The 2020 Léoville Las Cases is a blend of 81% Cabernet Sauvignon, 11% Cabernet Franc and 8% Merlot, aging in 80% new French oak barriques, weighing in with an alcohol of 13.68%, a pH of 3.8 and an IPT (tannins index) of 79. The Cabernet Sauvignon was harvested from the 21st to the 27th of September, the Merlot from the 12th to the 15th of September and the Cabernet Franc on the 18th and 19th of September. With an opaque purple-black color, it slowly unfurls to reveal beguiling notes of fresh blackcurrants, Morello cherries, candied violets and dark chocolate, giving way to an undercurrent of crushed rocks, unsmoked cigars, clove oil and fragrant earth. The medium-bodied palate is a powerhouse of energy, delivering tightly wound red and black fruits, mineral and floral layers, supported by fantastic tension and incredibly ripe, silt-like tannins. The finish has jaw-dropping fragrance and depth. Drink: 2026 - 2061
Richly textured from the first moment, pencil lead, cassis, black cherry, cigar box, liqourice and espresso, just waves of utterly gorgeous flavours. I highly recommend that if you can find a way to taste a young Las Cases, it is worth your time, because the bare bones of what it will become are there, and remain visible for a few years before the entire thing clamps shut for a decade or more, prising open only one chink at a time. There are edges of violet and smoked caramel here, revealing a generous Las Cases compared to many vintages, but it will close down like the rest do, surely as night follows day. 50% new oak. The alcohol level is 1% less than 2018 and 0.5% less than in 2019, 3.65ph, 34hl/ha yield.

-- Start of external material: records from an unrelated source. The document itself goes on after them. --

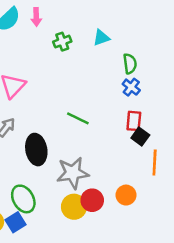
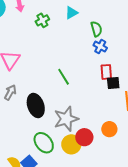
green line: (78, 118) -> (64, 77), turned 42
black square: (140, 137) -> (113, 83), turned -32
green ellipse: (23, 199) -> (44, 143), moved

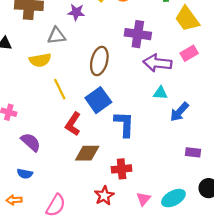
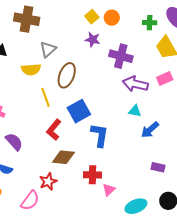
purple star: (76, 12) -> (93, 40), moved
gray triangle: (57, 36) -> (48, 49), turned -42
brown ellipse: (99, 61) -> (67, 75), moved
red star: (104, 196) -> (48, 182), moved
pink triangle: (143, 199) -> (109, 190), moved

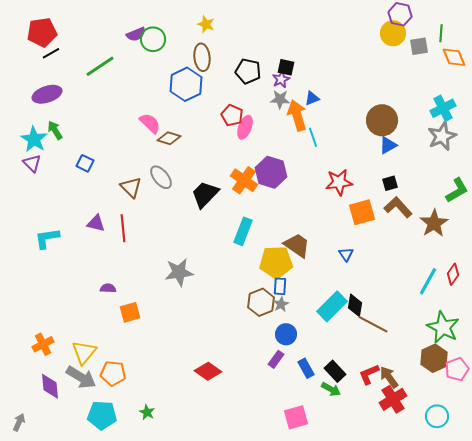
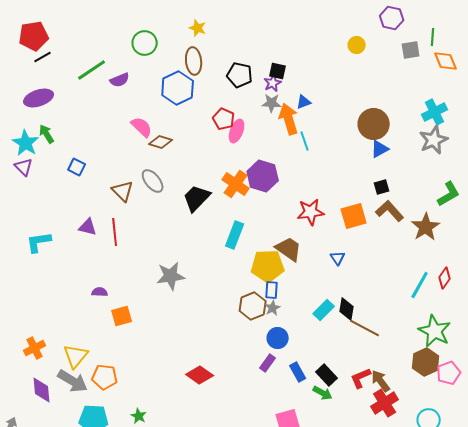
yellow circle: (393, 33) -> (357, 45), moved, size x0.7
purple semicircle: (136, 34) -> (120, 80), moved
red star: (339, 182) -> (311, 212), moved
cyan rectangle: (332, 306) -> (324, 310), size x0.7

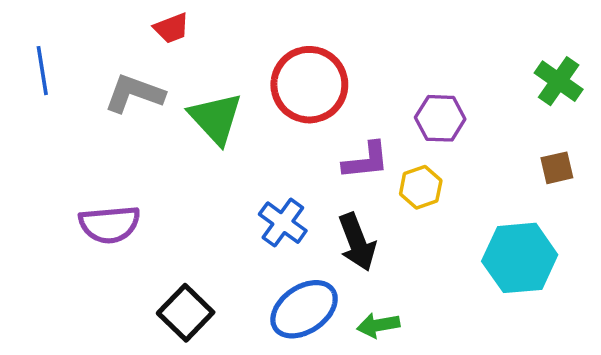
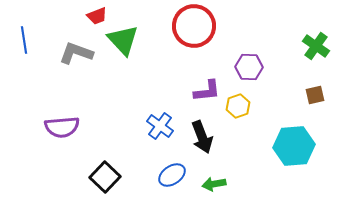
red circle: (309, 85) -> (194, 26), moved
green triangle: (216, 118) -> (123, 40), moved
blue ellipse: (304, 309) -> (172, 175), size x0.7

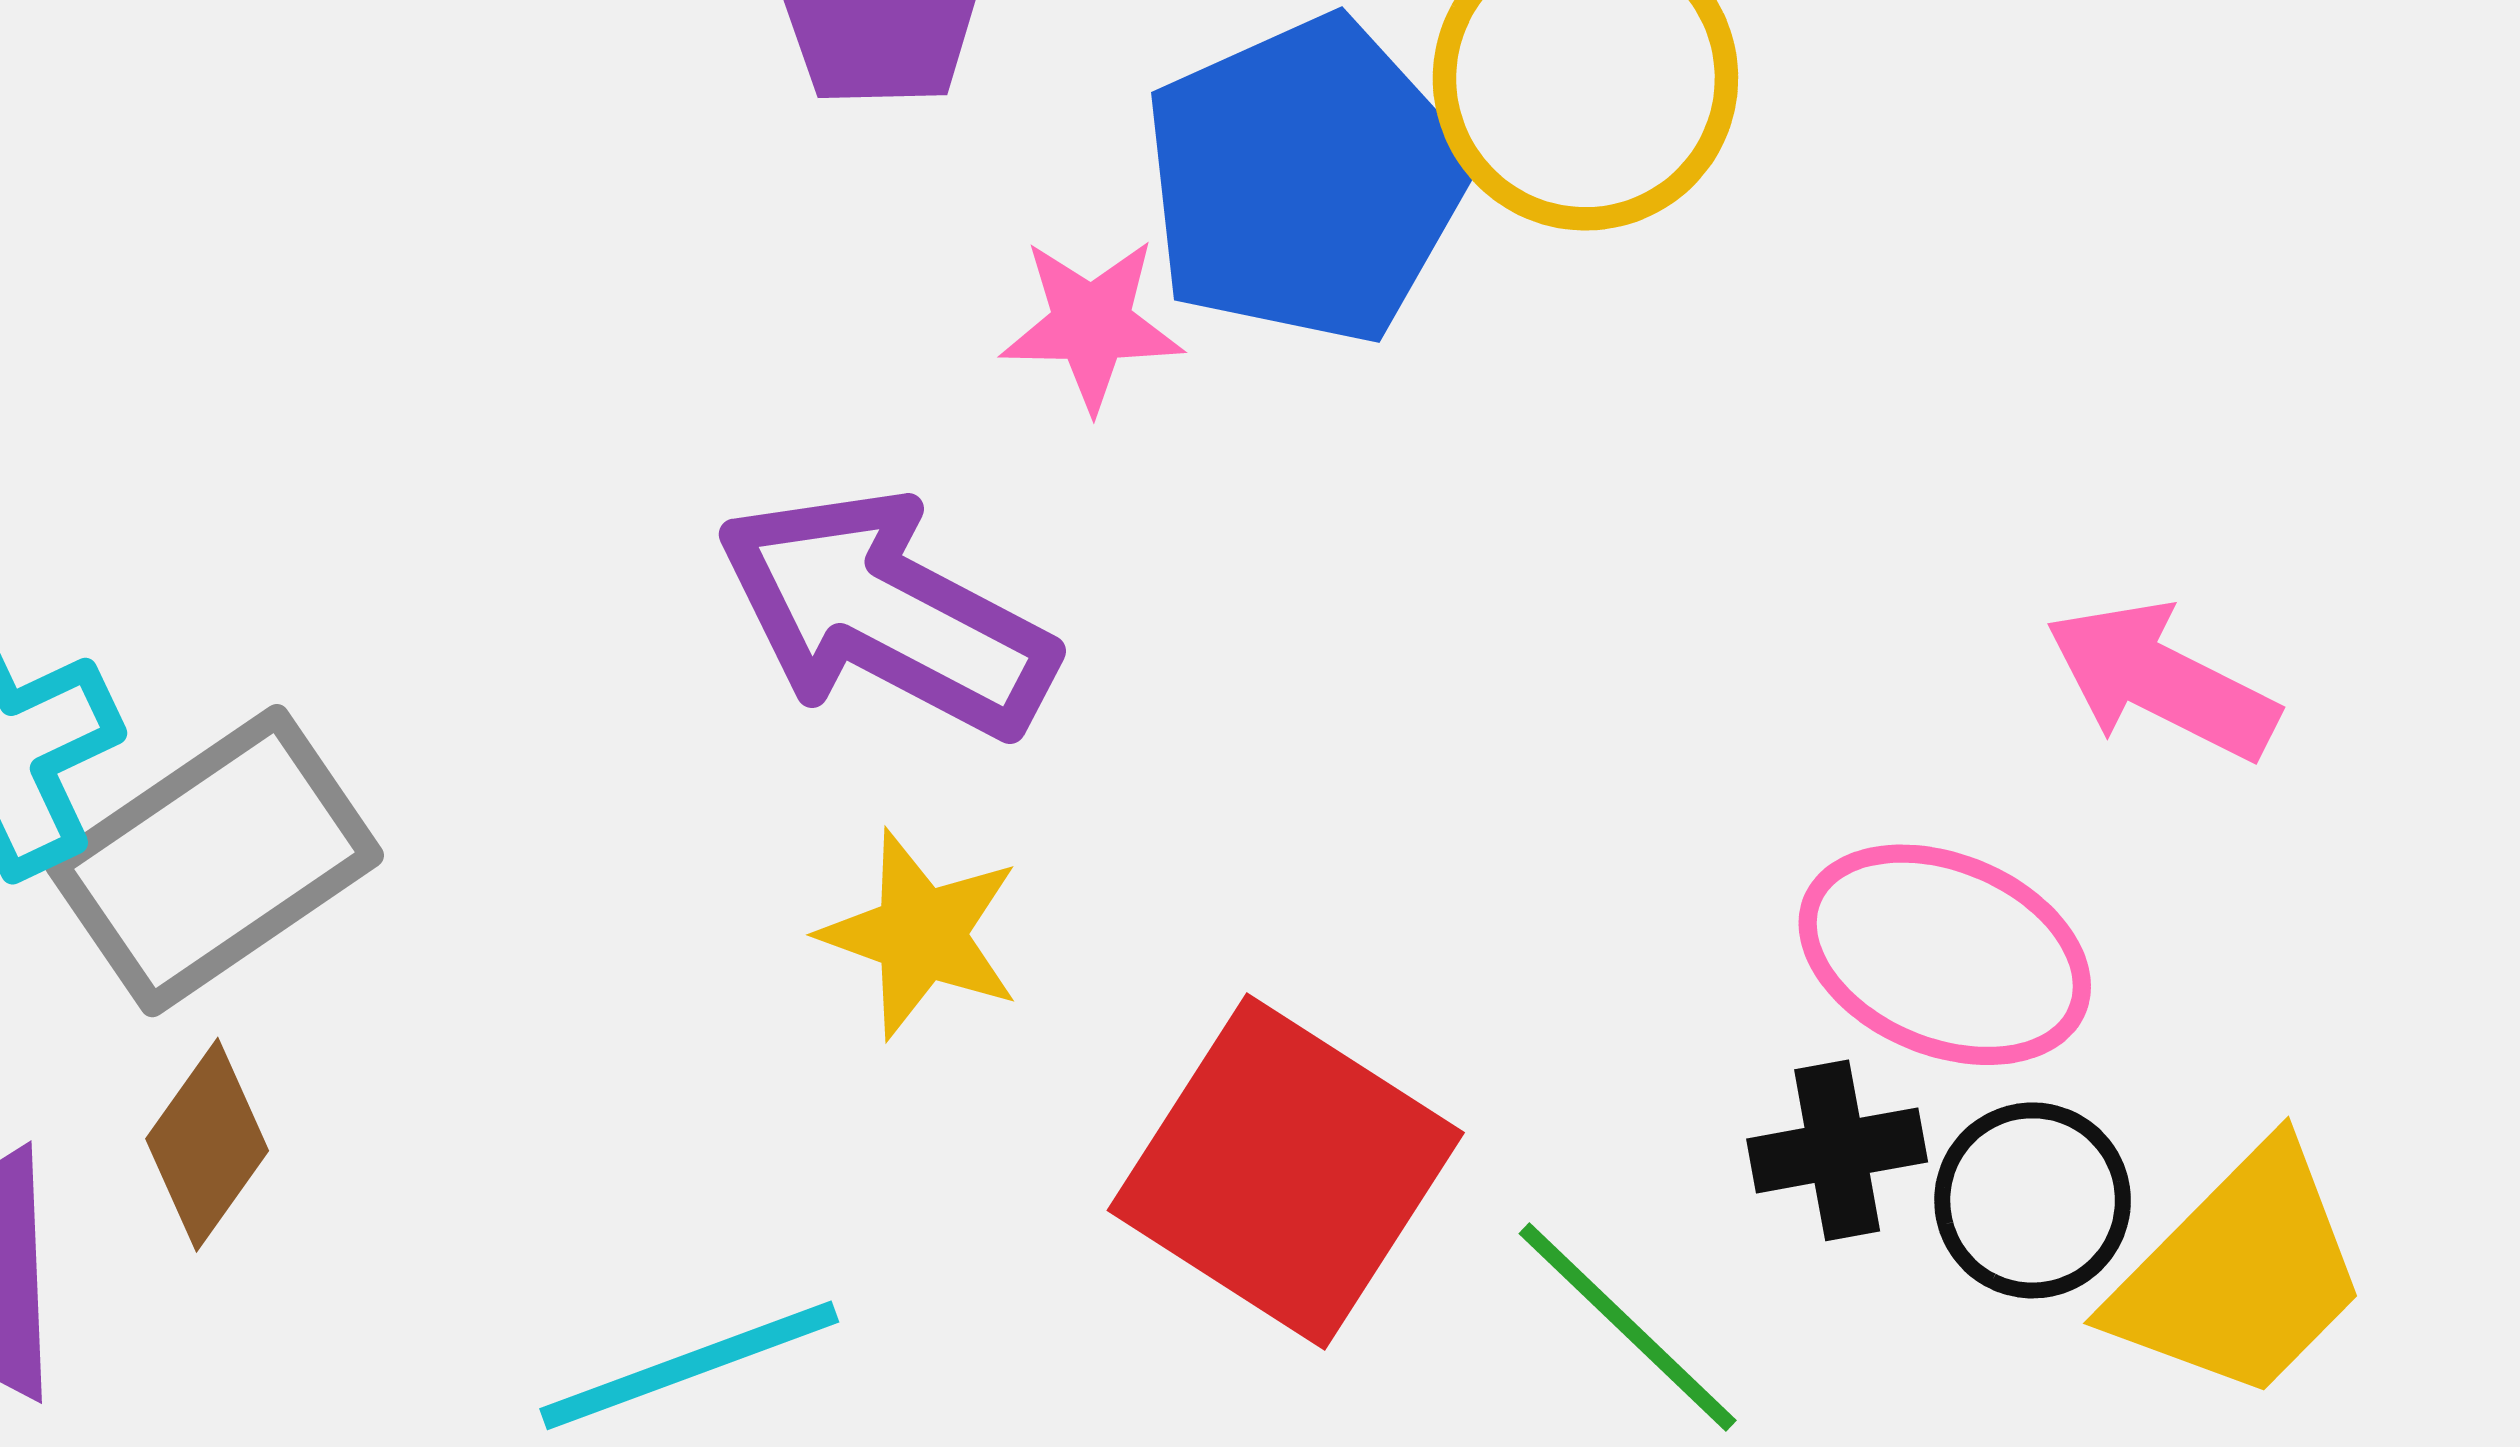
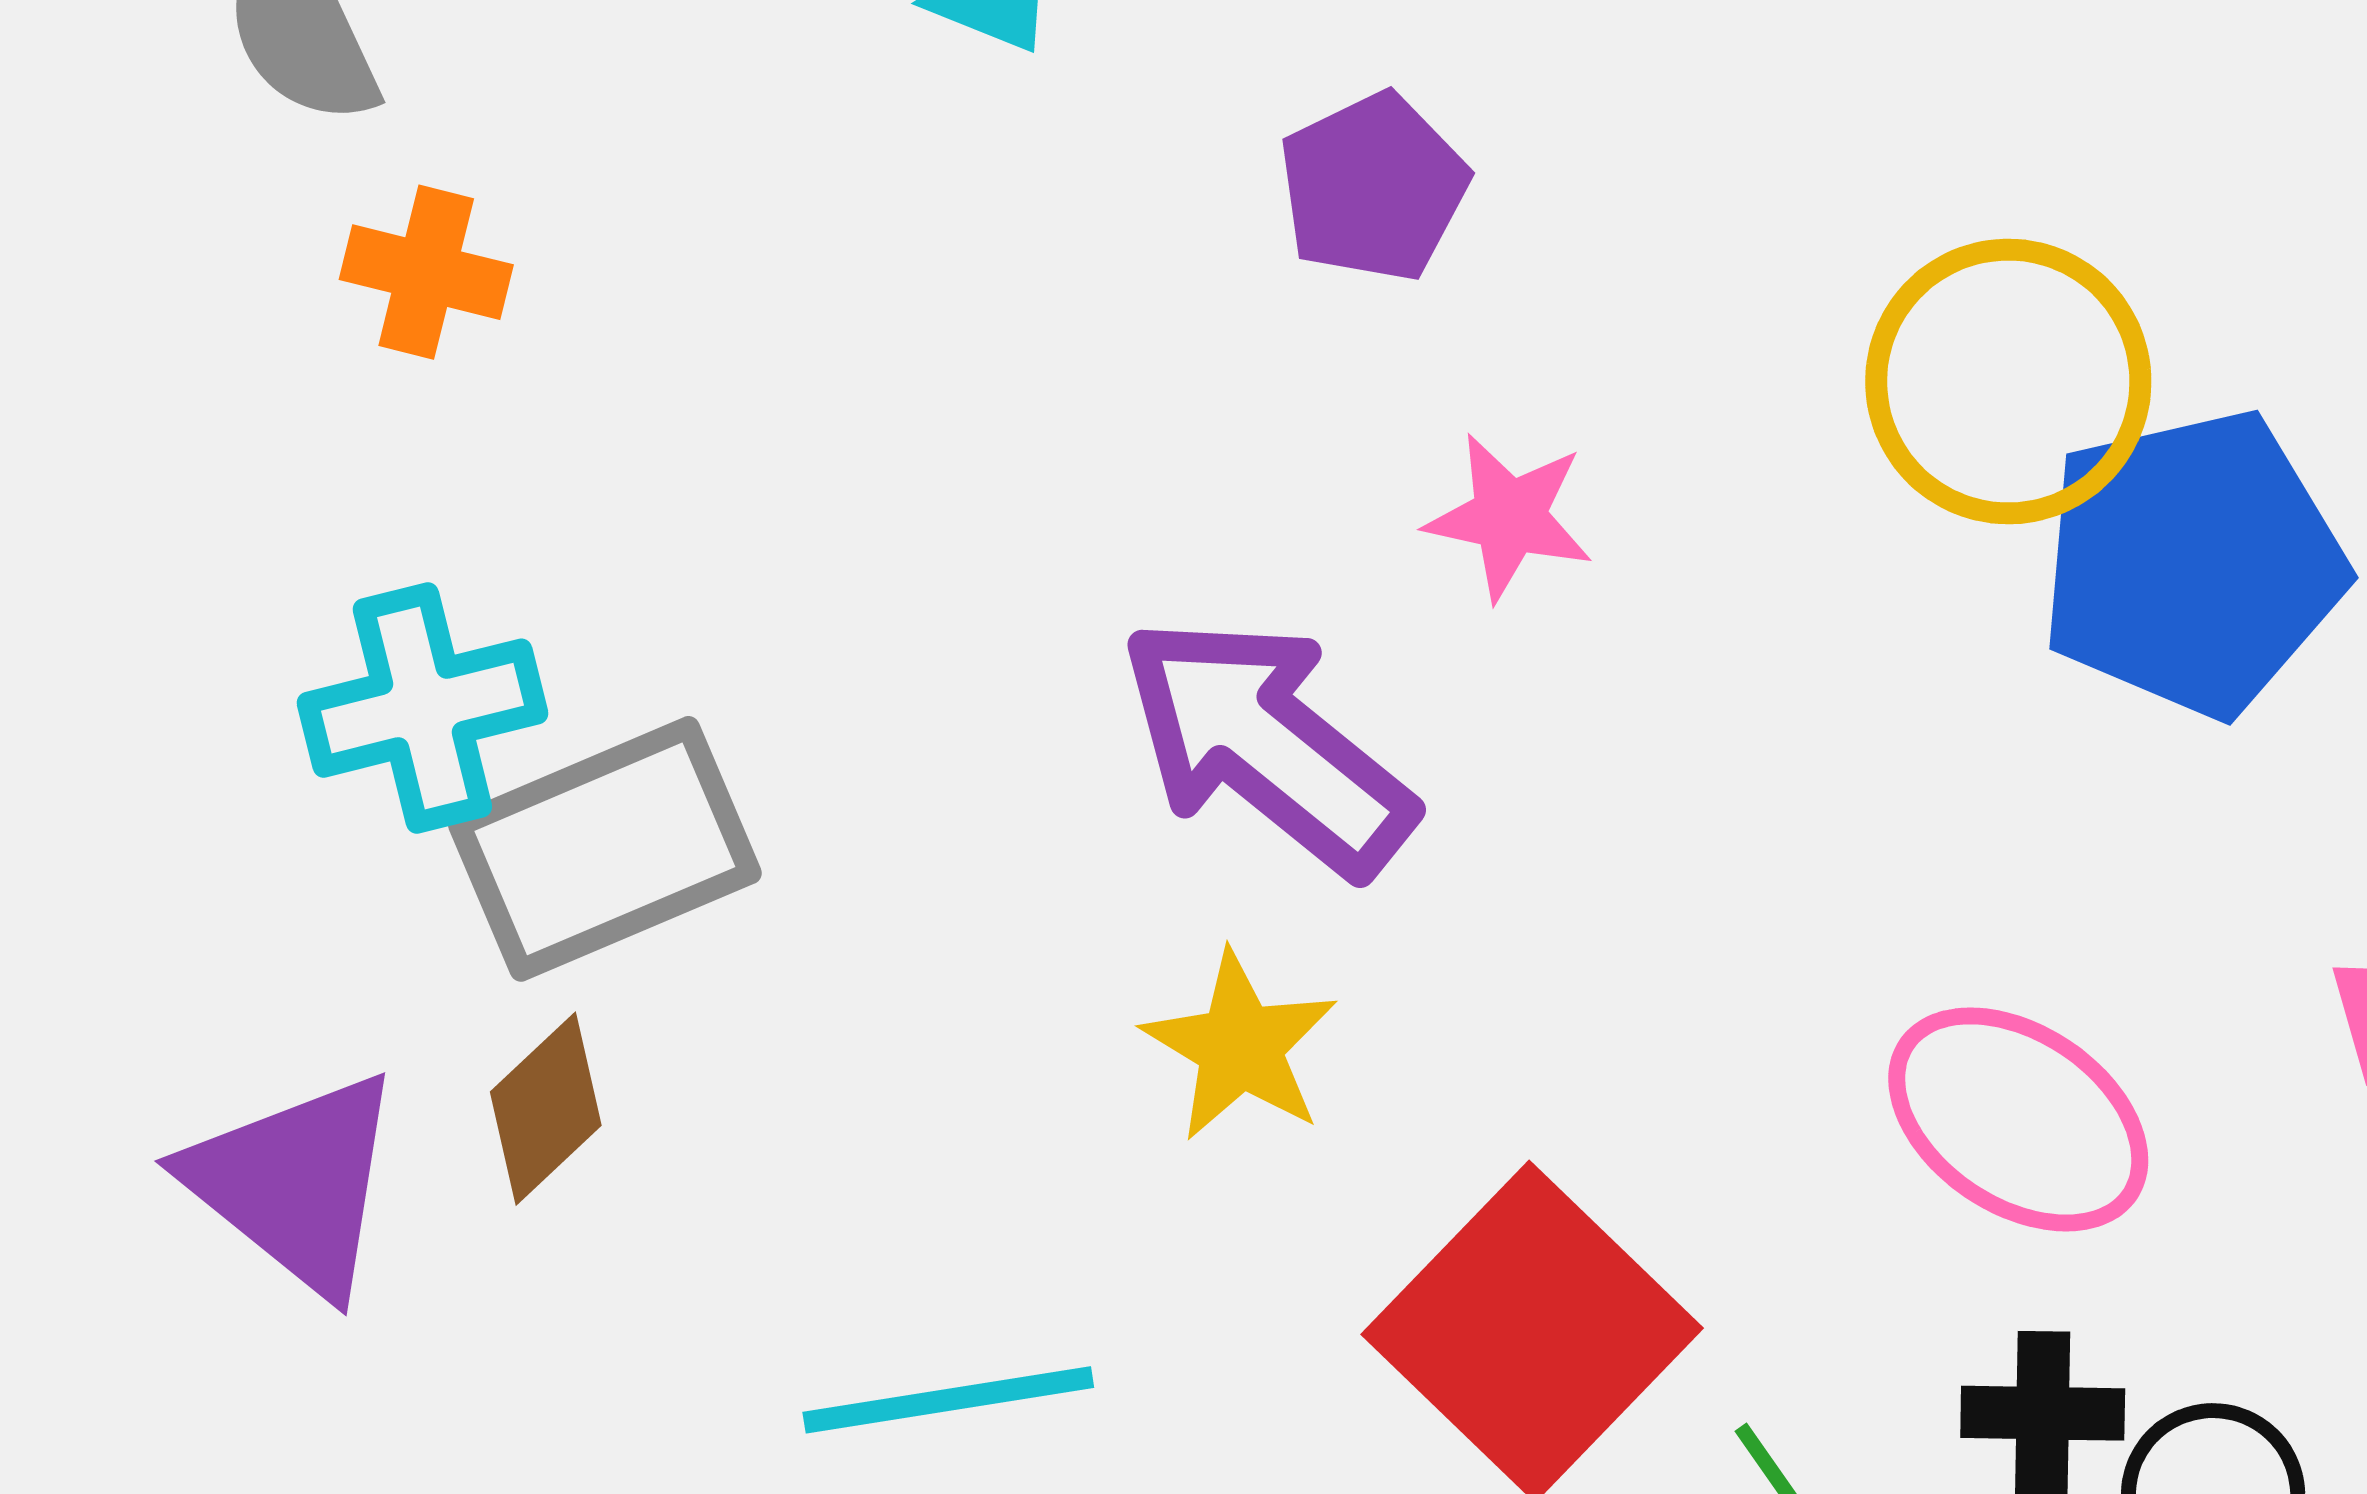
blue pentagon: (1306, 181) -> (2192, 563), moved
pink ellipse: (1945, 955) -> (2018, 1119), moved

A subtle intensity where the power steals up on you through the palate - this is an excellent example of what Las Cases can deliver. Intellectual, concentrated and reined in for the foreseeable future. You get the full array of serious St-Julien character - pencil lead, cigar box, cassis bud, bilberry, earth and granite-edged tannins, this needs time. Very little press wine was used because this has such a plainly evident natural intensity. Needs time, but knowing how this estate is a slow burner even in generous vintages, you are going to need a lot of patience for this vintage to reach its drinking window. Impressive, not yet showing its heart. May be upscored once in bottle. This is 1% less than 2018 and 0.5% less than in 2019 in terms of alcohol. 3.65pH. A yield of 34hl/ha.